The Field Negro education series continues.
Tonight I cut and paste an excellent article from Huffington Post.
"Why has the Black Lives Matter movement not been classified as a hate group? Elisabeth Hasselbeck on Fox and Friends
Bill O'Reilly, in another conversation, answered this question in the affirmative and swore he would "shut them down." But how does one shut down the legitimate, organic forces of social change? In a modern democracy is the goal really silent, hands- folded conformity? Is this not a vision straight out of some futuristic, dystopian novel like Brave New World?
After all, racism in not a relic of the past to be found in a museum, gawked at and then largely forgotten in one's race to the cafeteria to enjoy a latte, as Fox news tries to peddle.
Racism still thrives. For example, between 2002 and 2014, consistently about 90% of people stopped and frisked in New York City by police were black or Latino, according to data by the New York Civil Liberties Union gleaned from police reports themselves.
Even white felons are more trusted by employers than blacks with no criminal record. According to a recent study that attempted to measure racial discrimination in hiring practices: "Among those with no criminal record, white applicants were more than twice as likely to receive a callback relative to equally qualified black applicants. Even more troubling, whites with a felony conviction fared just as well, if not better, than a black applicant with a clean background."
Obviously, contemporary racism takes more insidious and subtler forms than its virulent predecessors. In the South in the 1950's, black people could not vote because of literacy tests, poll taxes, and threats of violence. Today Republicans cloak the denial of the right to vote in the subterfuge of countering voting fraud, even if it is so rare that it is virtually non-existent. For example, one can vote in Texas with a gun permit, but not with a college identification. A party that wants to deny people the right to vote is a moribund political party.
Therefore, movements, such as Black Lives Matter, besides being integral to developing the next generation of political leaders fighting for racial justice, are an extension of the civil right's struggle rooted in the 1960's. Now, today's activists may be angrier than the iconic civil rights leaders of the '60's, but this anger can not be dismissed as illegitimate; for doing so would be a direct denial of the black experience in America, as the data on "stop and frisk" patterns suggests.
In a recent march in St. Paul, Minnesota, Black Lives Matters leaders shouted in unison "Pigs in a blanket, fry 'em like bacon" one day after a policeman was gunned down in cold blood in Houston. Such demonstrations of questionable behavior will draw animus even from whites and others of good will. But shouting irresponsible, juvenile refrains is not the same as cold blooded murder of a police officer and trying to connect the two, like O'Reilly does, is largely the work of someone who has not looked in his own heart to pry himself free of racial bigotries.
If the realities Black Lives Matters activists did not exist or were imagined, then Eric Garner would still be alive and not killed by a police officer in Staten Island who put him in an illegal chokehold for the shocking crime of selling loose cigarettes. With his dying breath, he repeated "I can't breath" eleven times before succumbing.

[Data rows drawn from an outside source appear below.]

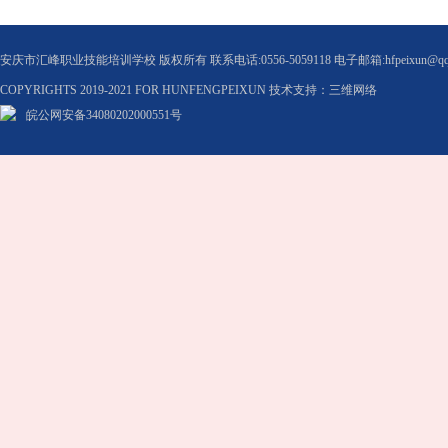
安庆市汇峰职业技能培训学校 版权所有 联系电话:0556-5059118 电子邮箱:hfpeixun@qq
COPYRIGHTS 2019-2021 FOR HUNFENGPEIXUN 技术支持：三维网络
皖公网安备34080202000551号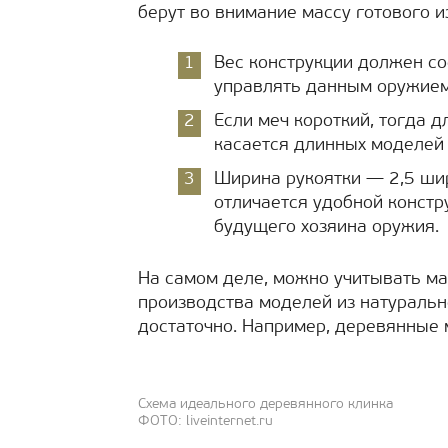
берут во внимание массу готового и
Вес конструкции должен сос
управлять данным оружием
Если меч короткий, тогда д
касается длинных моделей
Ширина рукоятки — 2,5 шир
отличается удобной констр
будущего хозяина оружия.
На самом деле, можно учитывать ма
производства моделей из натуральн
достаточно. Например, деревянные
Схема идеального деревянного клинка
ФОТО: liveinternet.ru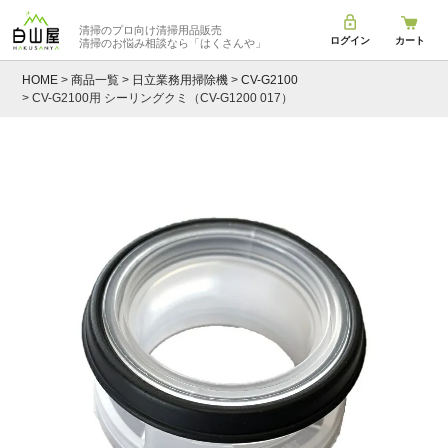
清掃のプロ向け清掃用品販売
ログイン
カート
清掃のお悩み相談なら
「はくさんや」
HOME
商品一覧
日立業務用掃除機
CV-G2100
CV-G2100用 シーリングクミ（CV-G1200 017）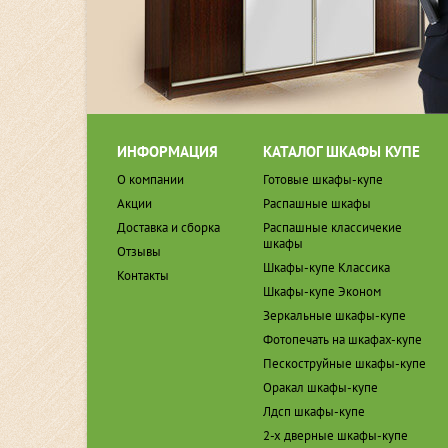
ИНФОРМАЦИЯ
КАТАЛОГ ШКАФЫ КУПЕ
О компании
Готовые шкафы-купе
Акции
Распашные шкафы
Доставка и сборка
Распашные классичекие
шкафы
Отзывы
Шкафы-купе Классика
Контакты
Шкафы-купе Эконом
Зеркальные шкафы-купе
Фотопечать на шкафах-купе
Пескоструйные шкафы-купе
Оракал шкафы-купе
Лдсп шкафы-купе
2-х дверные шкафы-купе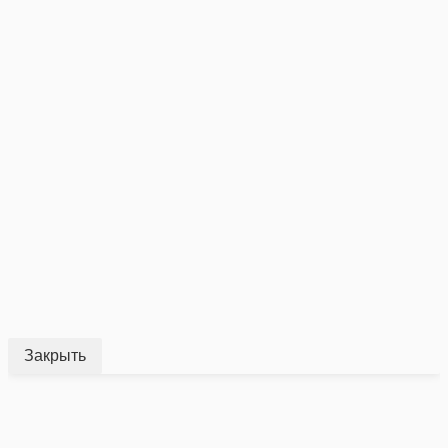
Закрыть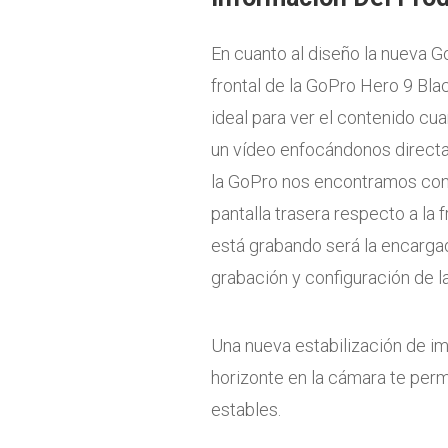
En cuanto al diseño la nueva G
frontal de la GoPro Hero 9 Bla
ideal para ver el contenido c
un vídeo enfocándonos directa
la GoPro nos encontramos con 
pantalla trasera respecto a la f
está grabando será la encarg
grabación y configuración de l
Una nueva estabilización de i
horizonte en la cámara te perm
estables.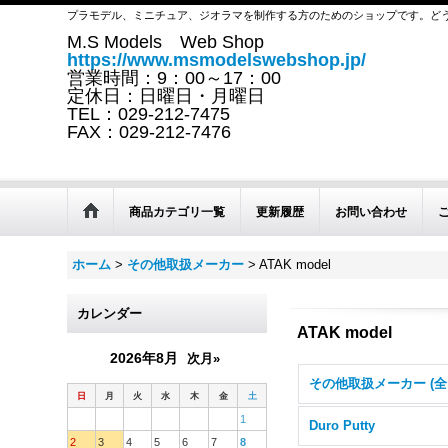
プラモデル、ミニチュア、ジオラマを制作する方のためのショップです。ど
M.S Models Web Shop
https://www.msmodelswebshop.jp/
営業時間：9：00～17：00
定休日：日曜日・月曜日
TEL：029-212-7475
FAX：029-212-7476
商品カテゴリ一覧
更新履歴
お問い合わせ
ホーム
>
その他取扱メーカー
>
ATAK model
カレンダー
ATAK model
2026年8月
次月»
日
月
火
水
木
金
土
1
Duro Putty
2
3
4
5
6
7
8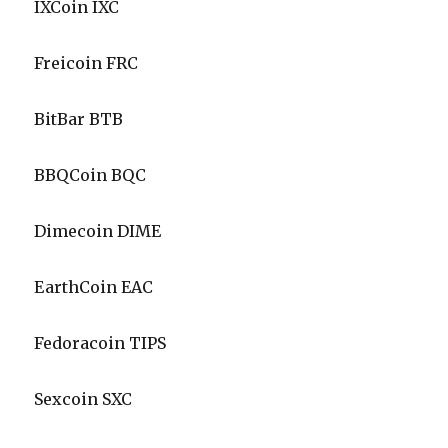
IXCoin IXC
Freicoin FRC
BitBar BTB
BBQCoin BQC
Dimecoin DIME
EarthCoin EAC
Fedoracoin TIPS
Sexcoin SXC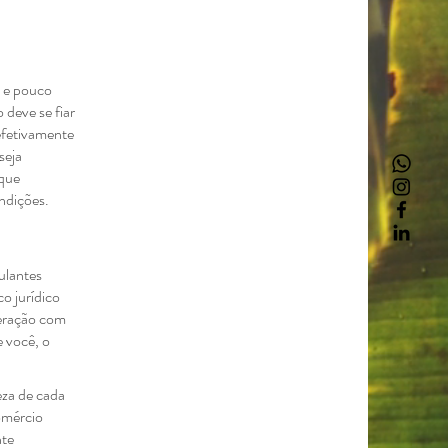
l e pouco
deve se fiar
efetivamente
seja
sque
ondições.
ulantes
o jurídico
nteração com
e você, o
eza de cada
omércio
nte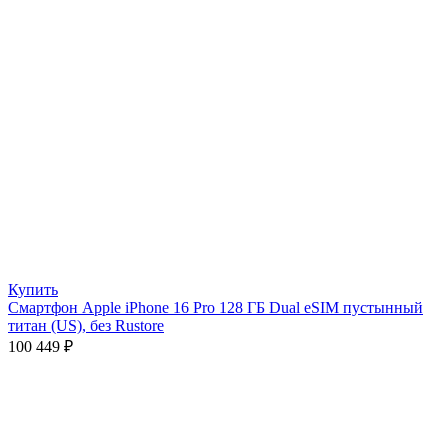
Купить
Смартфон Apple iPhone 16 Pro 128 ГБ Dual eSIM пустынный
титан (US), без Rustore
100 449
₽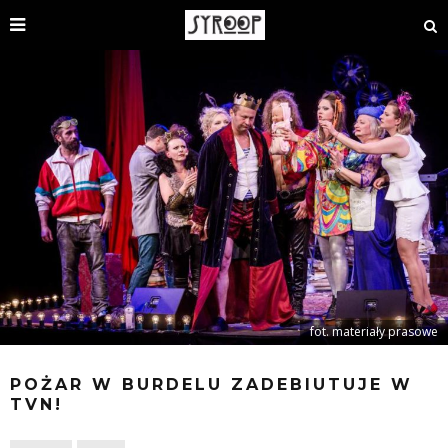
fot. materiały prasowe
POŻAR W BURDELU ZADEBIUTUJE W
TVN!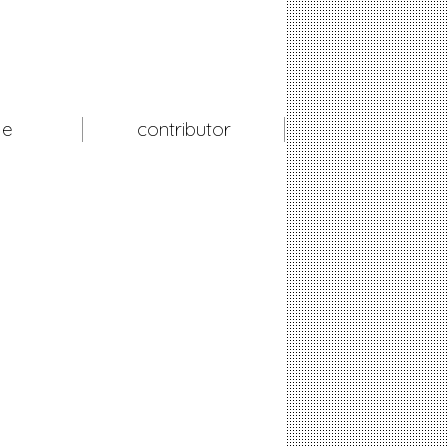
le
contributor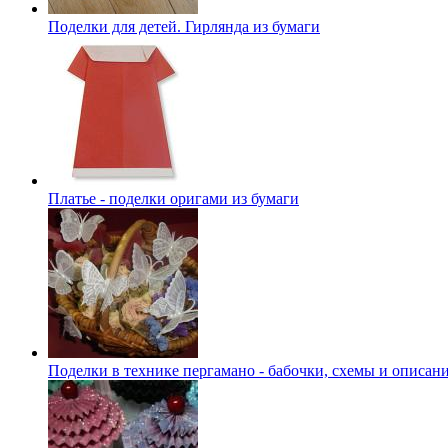
Поделки для детей. Гирлянда из бумаги
Платье - поделки оригами из бумаги
Поделки в технике пергамано - бабочки, схемы и описан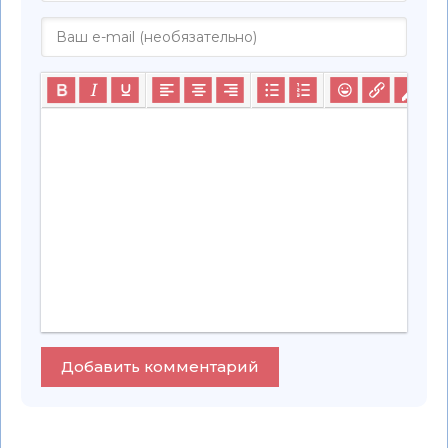
Добавить комментарий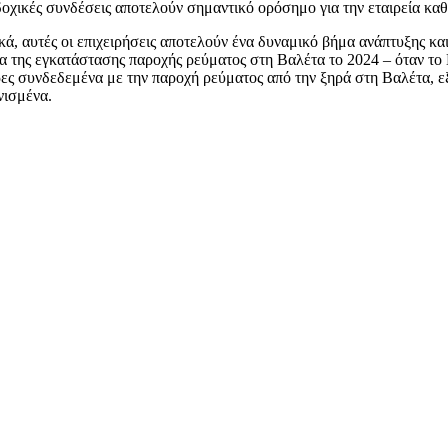
δοχικές συνδέσεις αποτελούν σημαντικό ορόσημο για την εταιρεία κα
κά, αυτές οι επιχειρήσεις αποτελούν ένα δυναμικό βήμα ανάπτυξης κ
ια της εγκατάστασης παροχής ρεύματος στη Βαλέτα το 2024 – όταν το
ες συνδεδεμένα με την παροχή ρεύματος από την ξηρά στη Βαλέτα, εξ
νισμένα.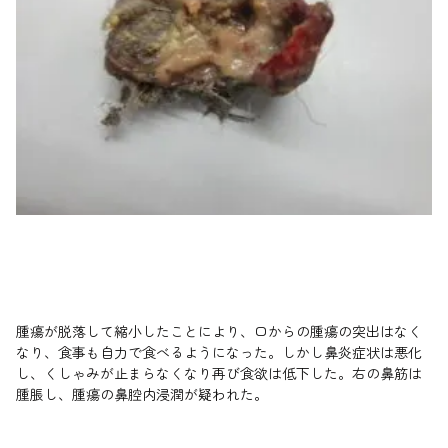
腫瘍が脱落して縮小したことにより、口からの腫瘍の突出はなく
なり、食事も自力で食べるようになった。しかし鼻炎症状は悪化
し、くしゃみが止まらなくなり再び食欲は低下した。右の鼻筋は
腫脹し、腫瘍の鼻腔内浸潤が疑われた。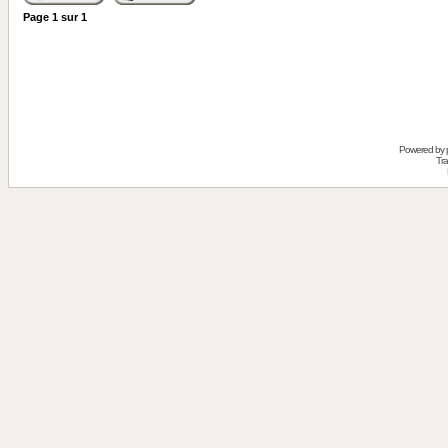
Page
1
sur
1
Powered by
Tra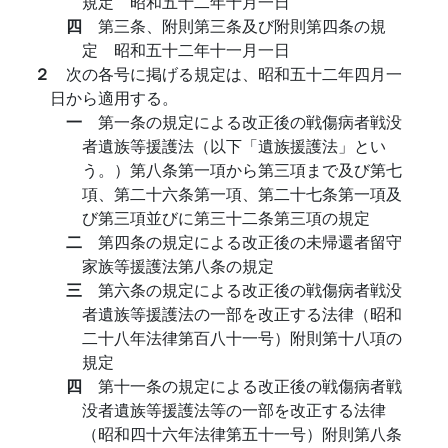
規定 昭和五十二年十月一日
四
第三条、附則第三条及び附則第四条の規
定 昭和五十二年十一月一日
２
次の各号に掲げる規定は、昭和五十二年四月一
日から適用する。
一
第一条の規定による改正後の戦傷病者戦没
者遺族等援護法（以下「遺族援護法」とい
う。）第八条第一項から第三項まで及び第七
項、第二十六条第一項、第二十七条第一項及
び第三項並びに第三十二条第三項の規定
二
第四条の規定による改正後の未帰還者留守
家族等援護法第八条の規定
三
第六条の規定による改正後の戦傷病者戦没
者遺族等援護法の一部を改正する法律（昭和
二十八年法律第百八十一号）附則第十八項の
規定
四
第十一条の規定による改正後の戦傷病者戦
没者遺族等援護法等の一部を改正する法律
（昭和四十六年法律第五十一号）附則第八条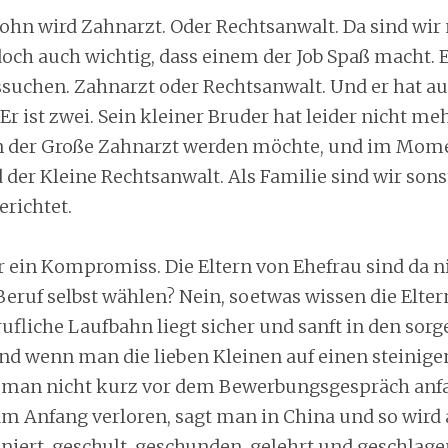
ohn wird Zahnarzt. Oder Rechtsanwalt. Da sind wir 
 doch auch wichtig, dass einem der Job Spaß macht. 
ussuchen. Zahnarzt oder Rechtsanwalt. Und er hat a
 Er ist zwei. Sein kleiner Bruder hat leider nicht meh
n der Große Zahnarzt werden möchte, und im Momen
 der Kleine Rechtsanwalt. Als Familie sind wir sons
erichtet.
 ein Kompromiss. Die Eltern von Ehefrau sind da ni
Beruf selbst wählen? Nein, soetwas wissen die Elter
erufliche Laufbahn liegt sicher und sanft in den so
Und wenn man die lieben Kleinen auf einen steinig
te man nicht kurz vor dem Bewerbungsgespräch anf
m Anfang verloren, sagt man in China und so wird 
iniert, geschult, geschunden, gelehrt und geschlag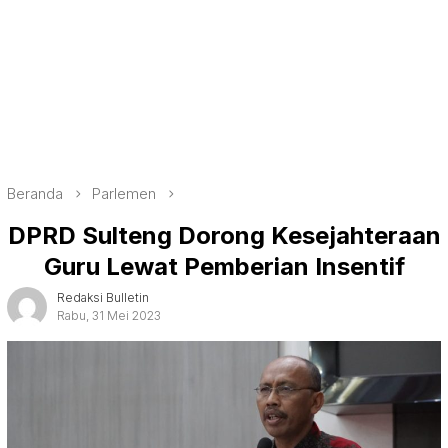
Beranda
Parlemen
DPRD Sulteng Dorong Kesejahteraan
Guru Lewat Pemberian Insentif
Redaksi Bulletin
Rabu, 31 Mei 2023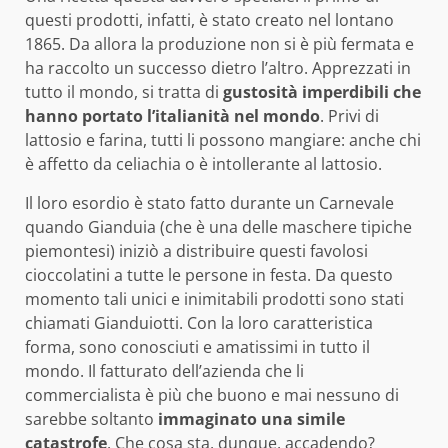
questi prodotti, infatti, è stato creato nel lontano
1865. Da allora la produzione non si è più fermata e
ha raccolto un successo dietro l’altro. Apprezzati in
tutto il mondo, si tratta di
gustosità imperdibili che
hanno portato l’italianità nel mondo
. Privi di
lattosio e farina, tutti li possono mangiare: anche chi
è affetto da celiachia o è intollerante al lattosio.
Il loro esordio è stato fatto durante un Carnevale
quando Gianduia (che è una delle maschere tipiche
piemontesi) iniziò a distribuire questi favolosi
cioccolatini a tutte le persone in festa. Da questo
momento tali unici e inimitabili prodotti sono stati
chiamati Gianduiotti. Con la loro caratteristica
forma, sono conosciuti e amatissimi in tutto il
mondo. Il fatturato dell’azienda che li
commercialista è più che buono e mai nessuno di
sarebbe soltanto
immaginato una simile
catastrofe
. Che cosa sta, dunque, accadendo?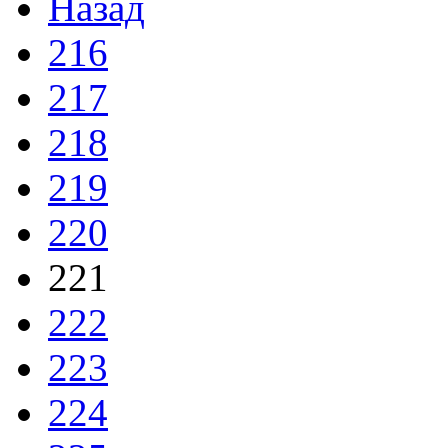
Назад
216
217
218
219
220
221
222
223
224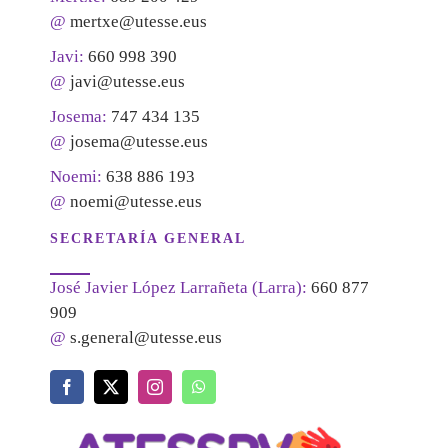
@
mertxe@utesse.eus
Javi:
660 998 390
@
javi@utesse.eus
Josema:
747 434 135
@
josema@utesse.eus
Noemi:
638 886 193
@
noemi@utesse.eus
SECRETARÍA GENERAL
José Javier López Larrañeta (Larra):
660 877
909
@
s.general@utesse.eus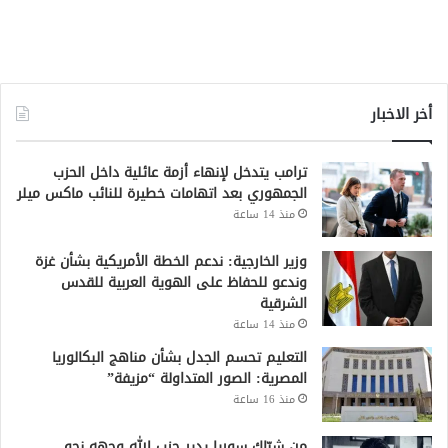
أخر الاخبار
ترامب يتدخل لإنهاء أزمة عائلية داخل الحزب
الجمهوري بعد اتهامات خطيرة للنائب ماكس ميلر
منذ 14 ساعة
وزير الخارجية: ندعم الخطة الأمريكية بشأن غزة
وندعو للحفاظ على الهوية العربية للقدس
الشرقية
منذ 14 ساعة
التعليم تحسم الجدل بشأن مناهج البكالوريا
المصرية: الصور المتداولة “مزيفة”
منذ 16 ساعة
من شبّاك سوريا يدير حزب الله وجهه نحو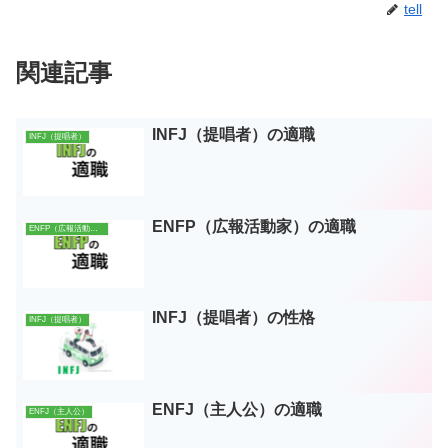
tell
関連記事
INFJ（提唱者）の適職
INFJ（提唱者）
ENFP（広報活動家）の適職
ENFP（広報活動家）
INFJ（提唱者）の性格
INFJ（提唱者）
ENFJ（主人公）の適職
ENFJ（主人公）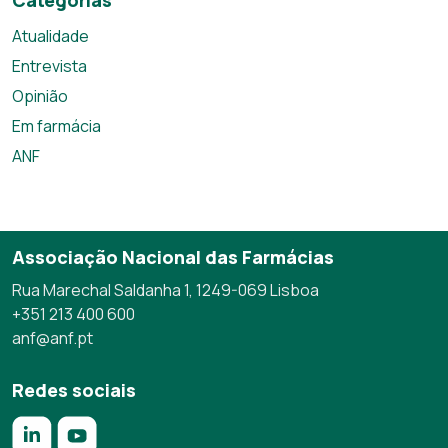
Atualidade
Entrevista
Opinião
Em farmácia
ANF
Associação Nacional das Farmácias
Rua Marechal Saldanha 1, 1249-069 Lisboa
+351 213 400 600
anf@anf.pt
Redes sociais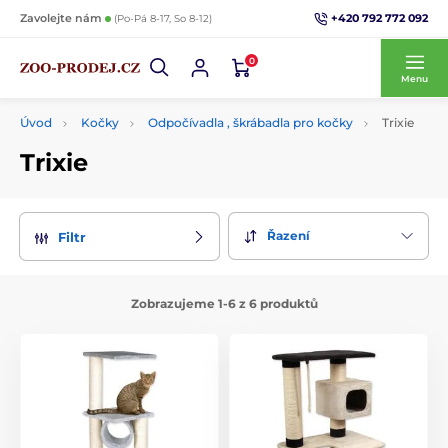
+420 792 772 092
Zavolejte nám
(Po-Pá 8-17, So 8-12)
0
Menu
Úvod
Kočky
Odpočívadla , škrábadla pro kočky
Trixie
Trixie
Řazení
Filtr
Zobrazujeme 1-6 z 6 produktů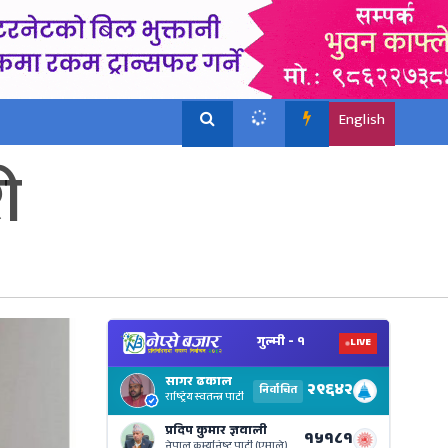
English
ी
View
Nepal
Electi
Result
Live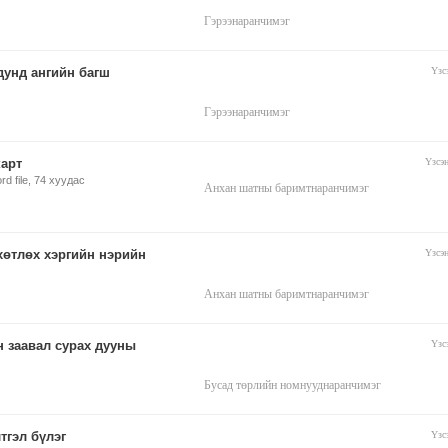
Гэрээ
наранчимэг
унд ангийн багш
Үзс
Гэрээ
наранчимэг
арт
Үзсэ
d file, 74 хуудас
Анхан шатны баримт
наранчимэг
өтлөх хэргийн нэрийн
Үзсэ
Анхан шатны баримт
наранчимэг
 заавал сурах дууны
Үзс
Бусад төрлийн номнууд
наранчимэг
тгэл бүлэг
Үзс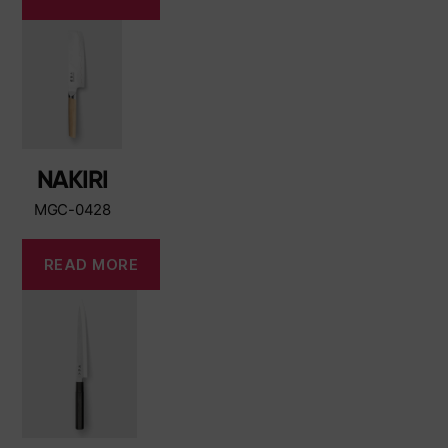
NAKIRI
MGC-0428
READ MORE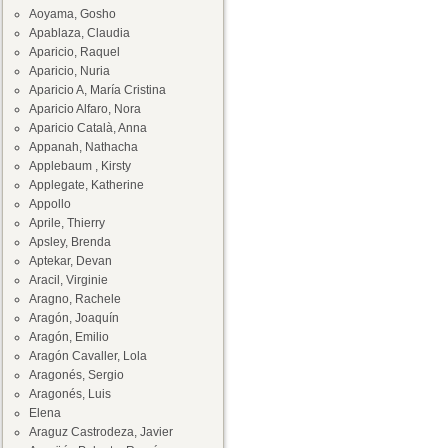
Aoyama, Gosho
Apablaza, Claudia
Aparicio, Raquel
Aparicio, Nuria
Aparicio A, María Cristina
Aparicio Alfaro, Nora
Aparicio Català, Anna
Appanah, Nathacha
Applebaum , Kirsty
Applegate, Katherine
Appollo
Aprile, Thierry
Apsley, Brenda
Aptekar, Devan
Aracil, Virginie
Aragno, Rachele
Aragón, Joaquín
Aragón, Emilio
Aragón Cavaller, Lola
Aragonés, Sergio
Aragonés, Luis
Elena
Araguz Castrodeza, Javier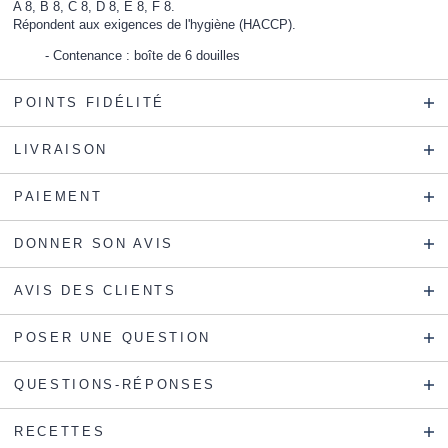
A 8, B 8, C 8, D 8, E 8, F 8.
Répondent aux exigences de l'hygiène (HACCP).
Contenance : boîte de 6 douilles
POINTS FIDÉLITÉ
LIVRAISON
PAIEMENT
DONNER SON AVIS
AVIS DES CLIENTS
POSER UNE QUESTION
QUESTIONS-RÉPONSES
RECETTES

When Fox news sycophants deny racism and condemn Black Live's Matters they are disrespecting the death of Eric Garner and many others who died in police custody for no apparent reason. They are throwing dirt on the grave of Trayvon Martin who was killed for walking down the street eating Skittles by a man-child who readily used as a defense the wide latitude given by Stand Your Ground laws to justify cold-blooded murder.
The white hegemony that conservatives are trying to protect no longer exists and they are the only ones who can't see it. No, the vision that O'Reilly and other conservatives have is largely one very reminiscent of a 1950's television drama where blacks were largely seen, but not heard. It is an anachronism as dated as any Norman Rockwell portrayal of Americana.
Whether it is Black Lives Matter who demand to be heard or others, Fox News will attempt to shout down the movement to protect their cherished vision of a monochrome America, instead of the messy, rigidly stratified America that so many face." [Source]
I am glad I am not the only one to see it.